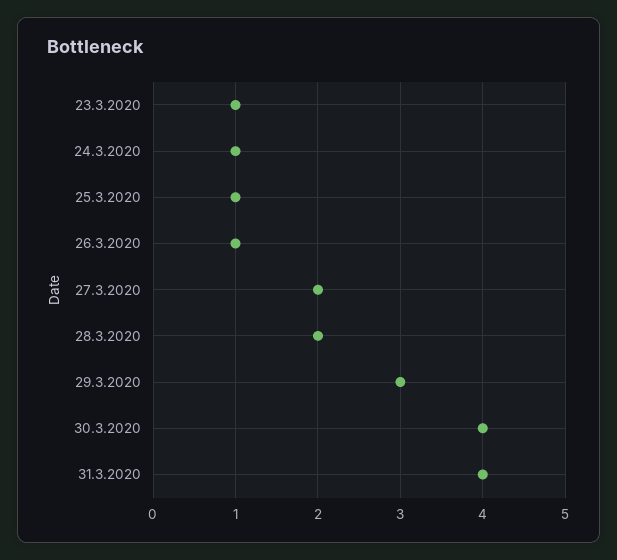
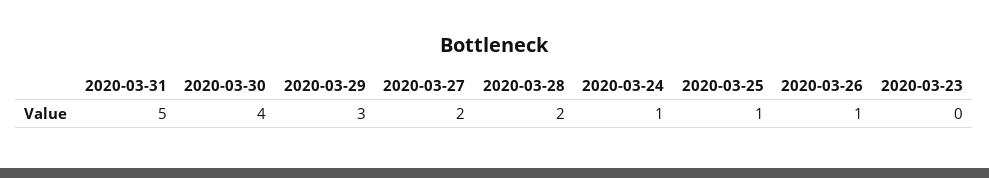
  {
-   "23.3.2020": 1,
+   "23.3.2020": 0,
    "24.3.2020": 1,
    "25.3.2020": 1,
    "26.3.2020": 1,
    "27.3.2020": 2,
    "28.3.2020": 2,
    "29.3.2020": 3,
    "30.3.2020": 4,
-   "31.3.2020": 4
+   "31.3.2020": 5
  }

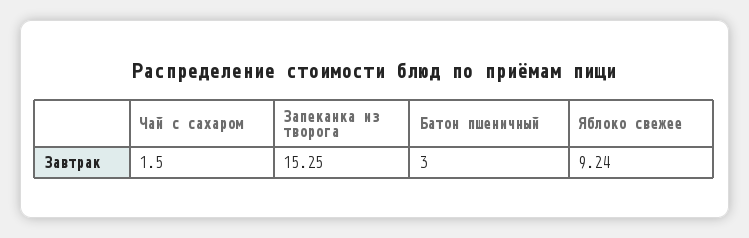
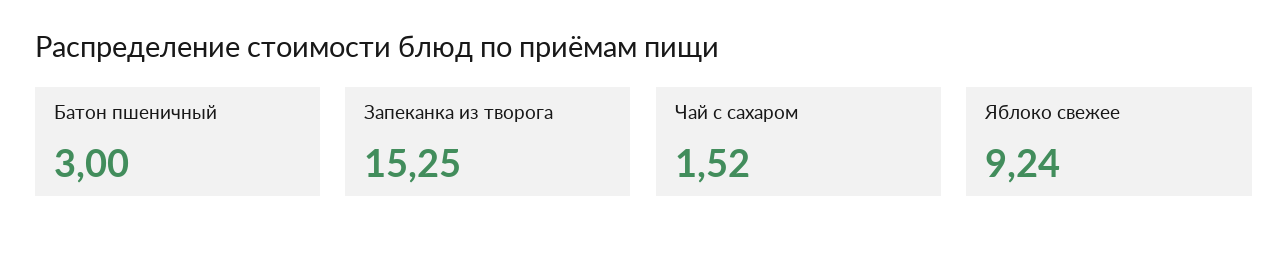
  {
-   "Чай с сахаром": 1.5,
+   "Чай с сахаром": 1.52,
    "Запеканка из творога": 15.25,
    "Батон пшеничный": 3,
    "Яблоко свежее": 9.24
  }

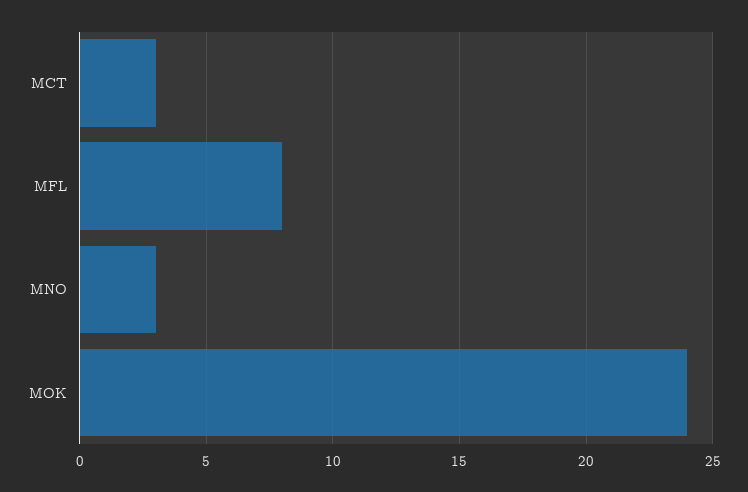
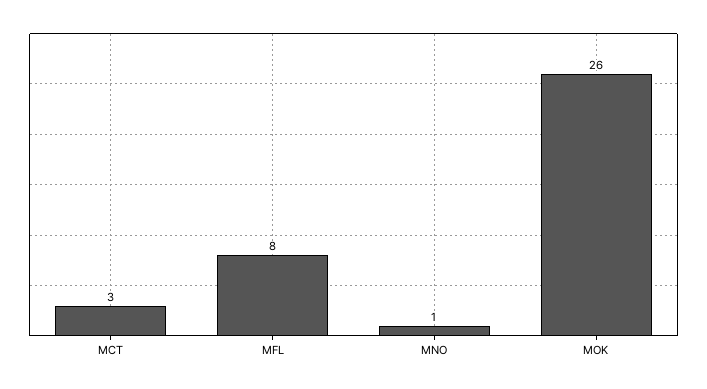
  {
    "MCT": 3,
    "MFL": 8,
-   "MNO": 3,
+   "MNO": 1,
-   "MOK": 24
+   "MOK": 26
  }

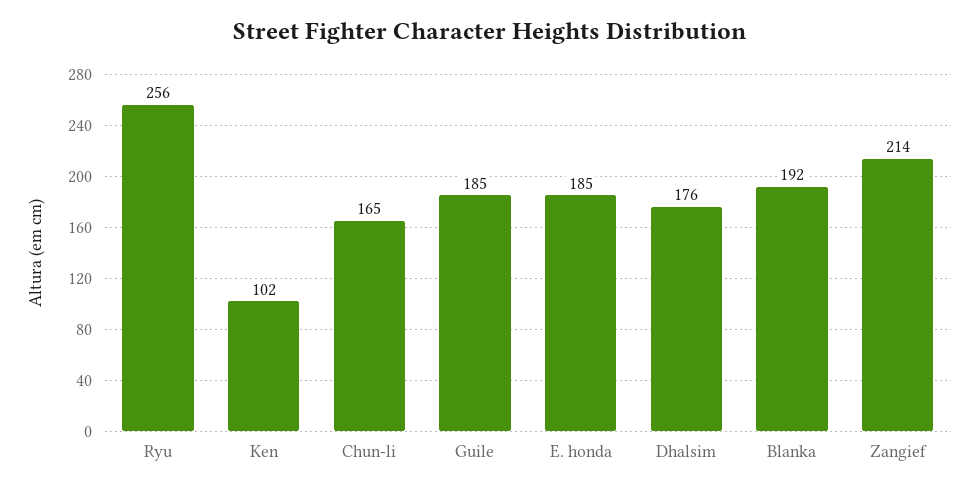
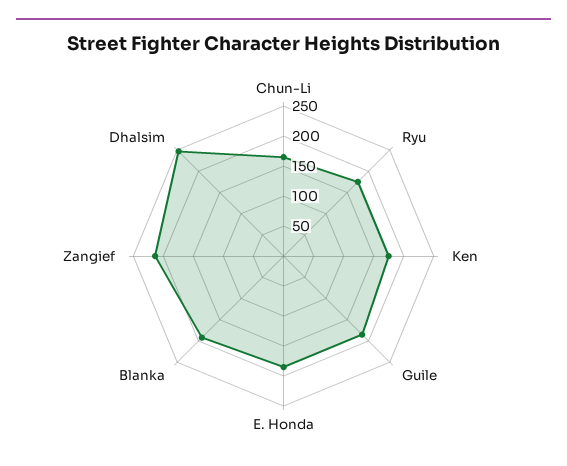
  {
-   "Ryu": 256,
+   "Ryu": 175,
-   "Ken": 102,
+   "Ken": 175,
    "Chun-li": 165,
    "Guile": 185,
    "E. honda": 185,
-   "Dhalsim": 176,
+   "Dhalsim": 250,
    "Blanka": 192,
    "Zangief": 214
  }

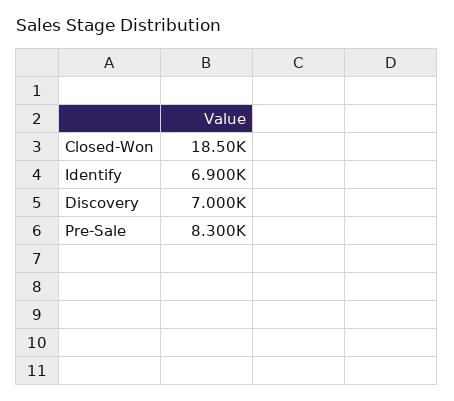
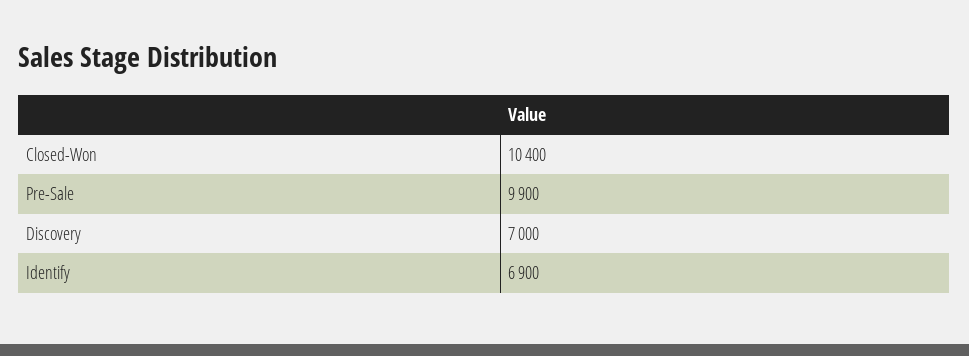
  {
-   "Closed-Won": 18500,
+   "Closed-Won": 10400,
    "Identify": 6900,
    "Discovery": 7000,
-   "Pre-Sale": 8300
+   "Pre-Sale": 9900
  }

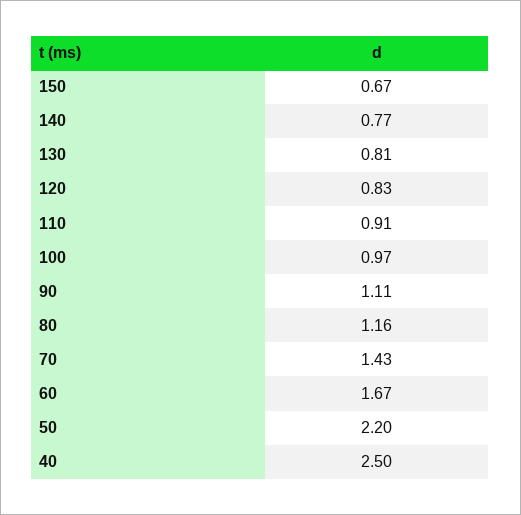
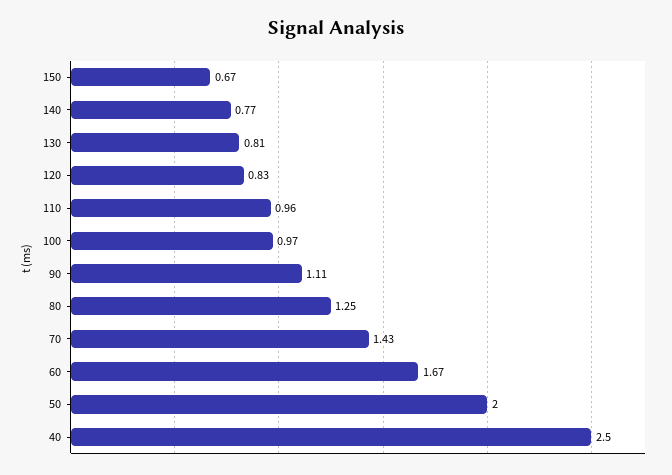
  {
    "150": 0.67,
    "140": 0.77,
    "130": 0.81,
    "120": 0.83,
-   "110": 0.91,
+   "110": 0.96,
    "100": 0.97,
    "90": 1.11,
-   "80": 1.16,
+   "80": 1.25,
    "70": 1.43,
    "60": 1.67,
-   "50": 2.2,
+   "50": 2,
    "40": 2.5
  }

===

→ BRIEF
What you return must match the records line for line, with the pictures left out.

→ FINAL ANSWER
  {
-   "23.3.2020": 1,
+   "23.3.2020": 0,
    "24.3.2020": 1,
    "25.3.2020": 1,
    "26.3.2020": 1,
    "27.3.2020": 2,
    "28.3.2020": 2,
    "29.3.2020": 3,
    "30.3.2020": 4,
-   "31.3.2020": 4
+   "31.3.2020": 5
  }

  {
-   "Чай с сахаром": 1.5,
+   "Чай с сахаром": 1.52,
    "Запеканка из творога": 15.25,
    "Батон пшеничный": 3,
    "Яблоко свежее": 9.24
  }

  {
    "MCT": 3,
    "MFL": 8,
-   "MNO": 3,
+   "MNO": 1,
-   "MOK": 24
+   "MOK": 26
  }

  {
-   "Ryu": 256,
+   "Ryu": 175,
-   "Ken": 102,
+   "Ken": 175,
    "Chun-li": 165,
    "Guile": 185,
    "E. honda": 185,
-   "Dhalsim": 176,
+   "Dhalsim": 250,
    "Blanka": 192,
    "Zangief": 214
  }

  {
-   "Closed-Won": 18500,
+   "Closed-Won": 10400,
    "Identify": 6900,
    "Discovery": 7000,
-   "Pre-Sale": 8300
+   "Pre-Sale": 9900
  }

  {
    "150": 0.67,
    "140": 0.77,
    "130": 0.81,
    "120": 0.83,
-   "110": 0.91,
+   "110": 0.96,
    "100": 0.97,
    "90": 1.11,
-   "80": 1.16,
+   "80": 1.25,
    "70": 1.43,
    "60": 1.67,
-   "50": 2.2,
+   "50": 2,
    "40": 2.5
  }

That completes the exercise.